Two teen girls were helping Lifschitz care for the bats, gently feeding baby formula through needle-less syringes while the small creatures hung to their shirts upside down, crates of unopened fruit and cages for transferring the bats lying all around.

Lifschitz moved into the coop along with about 100 bats from her Tel Aviv home.

In recent days, she has received around 260 bats that had been living in a now-demolished building in Hadera, a coastal city between Tel Aviv and Haifa.

-'Sad, Disney eyes'-

Lifschitz says she wants to keep the site of the shelter secret to prevent people from harassing the bats or dropping off other unwanted pets, as well as keep the authorities at bay.

Fruit bats are considered pests in Israel and are not afforded the protection from authorities as other wild creatures, she said.

Her love of the small and unprotected mammals is perhaps even stronger because of that.

"They have those big eyes, like Disney characters, sad eyes," said Lifschitz, who financed part of the project with her own money.

They can be canine-like with their loyalty and obedience, but also feline-like in their disregard of people when they're not in the mood for humans, she said.

The agriculture ministry couldn't give an exact number of fruit bats (Rousettus aegyptiacus) in Israel, but noted its legal status as "harmful" to farming.

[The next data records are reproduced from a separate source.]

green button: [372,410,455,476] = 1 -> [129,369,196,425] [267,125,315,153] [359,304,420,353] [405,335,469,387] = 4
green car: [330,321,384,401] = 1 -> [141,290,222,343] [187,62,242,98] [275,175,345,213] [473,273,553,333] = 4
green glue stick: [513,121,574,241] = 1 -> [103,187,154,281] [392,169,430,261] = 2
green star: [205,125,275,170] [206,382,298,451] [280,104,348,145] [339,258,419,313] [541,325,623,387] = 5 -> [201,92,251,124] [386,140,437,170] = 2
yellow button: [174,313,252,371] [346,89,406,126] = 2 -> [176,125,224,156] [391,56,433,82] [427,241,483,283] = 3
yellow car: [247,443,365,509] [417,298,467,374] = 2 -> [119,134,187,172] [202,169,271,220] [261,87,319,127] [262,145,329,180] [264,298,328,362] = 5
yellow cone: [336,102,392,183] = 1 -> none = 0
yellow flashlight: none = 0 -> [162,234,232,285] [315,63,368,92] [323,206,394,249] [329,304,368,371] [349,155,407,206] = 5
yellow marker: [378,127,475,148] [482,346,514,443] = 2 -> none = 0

The ministry however said it prevented harm to the bats by avoiding applying powerful pesticides to fruit, using protective nets instead, and refraining from "poisoning caves" that were home to bats.

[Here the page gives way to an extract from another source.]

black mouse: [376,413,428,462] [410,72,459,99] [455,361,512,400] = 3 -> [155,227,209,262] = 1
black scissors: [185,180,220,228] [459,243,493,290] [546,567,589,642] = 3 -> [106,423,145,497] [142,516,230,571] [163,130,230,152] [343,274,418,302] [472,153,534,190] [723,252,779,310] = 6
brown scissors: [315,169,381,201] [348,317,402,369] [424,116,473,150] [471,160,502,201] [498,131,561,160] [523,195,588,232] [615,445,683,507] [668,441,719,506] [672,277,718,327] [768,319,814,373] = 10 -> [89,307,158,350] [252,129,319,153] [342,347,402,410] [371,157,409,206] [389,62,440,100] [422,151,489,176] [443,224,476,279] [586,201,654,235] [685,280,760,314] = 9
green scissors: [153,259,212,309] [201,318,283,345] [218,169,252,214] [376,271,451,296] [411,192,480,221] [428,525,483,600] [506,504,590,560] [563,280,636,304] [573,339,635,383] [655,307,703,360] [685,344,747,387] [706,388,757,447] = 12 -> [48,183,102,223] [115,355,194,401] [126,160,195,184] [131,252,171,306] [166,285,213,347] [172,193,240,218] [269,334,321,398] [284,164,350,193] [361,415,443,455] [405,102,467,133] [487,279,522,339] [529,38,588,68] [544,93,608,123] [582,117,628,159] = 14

They noted an increase in the bats' numbers, which "primarily harm lychee and dates".

Lifschitz called the definition "outdated" since the bats only ate perfectly ripe fruit, while Israeli farmers picked it early to extend its shelf life.

Fruit bats are social and wild mammals, she said, so after their condition improves, they are sent back to nature in a "slow release" process.

"You open a window, let them in and out until they feel safe enough to leave for good," she said.

Lifschitz's and the bats' unlikely landlord is Shimon, a man in his early 40s born and bred in the village, a third generation to farmers, who saw the appeal by Nora's group and decided he wanted to help.

"I didn't entirely understand what it meant. I didn't know anything about bats beforehand, but now I'm really into them," he said.

Shimon has plans to plant mature fruit trees near the coop with a mesh tunnel enabling the bats to feed on them.

To him, helping Nora and the bats is also a way of making amends for the period in which his coop was a place to raise chickens for killing.

"Nowadays this is a place that only does animals good," he said.